When we go out to do apartment checks, on the way home we like to stop and see things that our Hungarian ancestors were involved with between 1000 and 1300. As you drive through the countryside south of Györ, you see this huge complex of buildings on top of a hill outside Pannonhalma. It houses a Benedictine monastery that was established by our royal ancestors in 1002 to help Christianize the Hungarians.

Here's the entrance.

As you can see, the complex has been built and rebuilt many times through the centuries as various wars took place in the area. The version today is less than 200 years old, much rebuilt in the past century and since the fall of communism in 1990 and houses a secondary boarding school for 300 students as well as a monastery for 50 monks.

Only a few things date back to when our ancestors visited the place. If you click on the picture, you can see the date. These faces represent some of the deadly sins and vices that that the monks needed to avoid. Which sins do you think these represent? Your guess is a good as ours.

Here is the baptismal font from the 1200s. Do you think you would fit in?

What we thought was most interesting was the library, built about 200 years ago. Are you reminded of Harry Potter and Beauty and the Beast?

It houses the largest private library in Hungary with over 400,000 volumes. When the Turks took over in the 16th Century and turned the complex into a mosque, much of the library went missing.
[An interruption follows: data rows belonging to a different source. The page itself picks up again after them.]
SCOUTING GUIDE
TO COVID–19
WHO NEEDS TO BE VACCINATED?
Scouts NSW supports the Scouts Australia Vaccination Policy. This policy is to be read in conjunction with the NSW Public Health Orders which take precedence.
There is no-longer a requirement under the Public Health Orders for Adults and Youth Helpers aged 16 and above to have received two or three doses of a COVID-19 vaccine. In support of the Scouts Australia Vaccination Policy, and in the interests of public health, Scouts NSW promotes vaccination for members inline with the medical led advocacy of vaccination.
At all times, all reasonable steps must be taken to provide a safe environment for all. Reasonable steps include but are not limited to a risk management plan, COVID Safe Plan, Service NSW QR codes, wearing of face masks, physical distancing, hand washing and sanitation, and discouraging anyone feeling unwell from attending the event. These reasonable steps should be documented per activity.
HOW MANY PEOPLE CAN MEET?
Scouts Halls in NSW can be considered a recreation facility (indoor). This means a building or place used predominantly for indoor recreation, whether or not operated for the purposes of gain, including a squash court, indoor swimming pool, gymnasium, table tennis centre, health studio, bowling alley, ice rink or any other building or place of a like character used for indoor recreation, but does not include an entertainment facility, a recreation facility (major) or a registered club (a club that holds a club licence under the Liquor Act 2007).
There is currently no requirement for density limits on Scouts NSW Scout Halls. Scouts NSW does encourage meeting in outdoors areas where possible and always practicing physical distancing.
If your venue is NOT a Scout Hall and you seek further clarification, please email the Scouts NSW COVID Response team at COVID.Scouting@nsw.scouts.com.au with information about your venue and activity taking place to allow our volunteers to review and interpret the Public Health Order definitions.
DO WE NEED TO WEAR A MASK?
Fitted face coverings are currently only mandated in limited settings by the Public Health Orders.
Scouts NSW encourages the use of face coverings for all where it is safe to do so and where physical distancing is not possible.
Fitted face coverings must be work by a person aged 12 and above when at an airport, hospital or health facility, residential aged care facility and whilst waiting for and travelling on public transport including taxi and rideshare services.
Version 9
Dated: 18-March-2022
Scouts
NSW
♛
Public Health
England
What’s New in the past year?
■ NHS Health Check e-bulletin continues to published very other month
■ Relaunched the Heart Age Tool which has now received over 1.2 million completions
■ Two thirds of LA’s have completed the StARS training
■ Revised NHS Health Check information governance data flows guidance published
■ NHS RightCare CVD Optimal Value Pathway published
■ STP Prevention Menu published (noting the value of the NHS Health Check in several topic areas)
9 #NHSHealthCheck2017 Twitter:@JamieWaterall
When the monks returned a century later, they worked to replace as much as they could. If you click on this closeup, you can see how they protect the books behind a wire screen. They had portable dehumidifiers stationed throughout the room.

If you happen to daydream while in the library, perhaps this portrait on the ceiling of Minerva, the goddess of wisdom, will inspire you to get back to studying.

This doesn't seem to be a "working" library--more of a showpiece for tourists. They probably have the library that the monks and students use with computers and modern books elsewhere, though if you look closely at the pictures you can see doors that lead to hidden back rooms.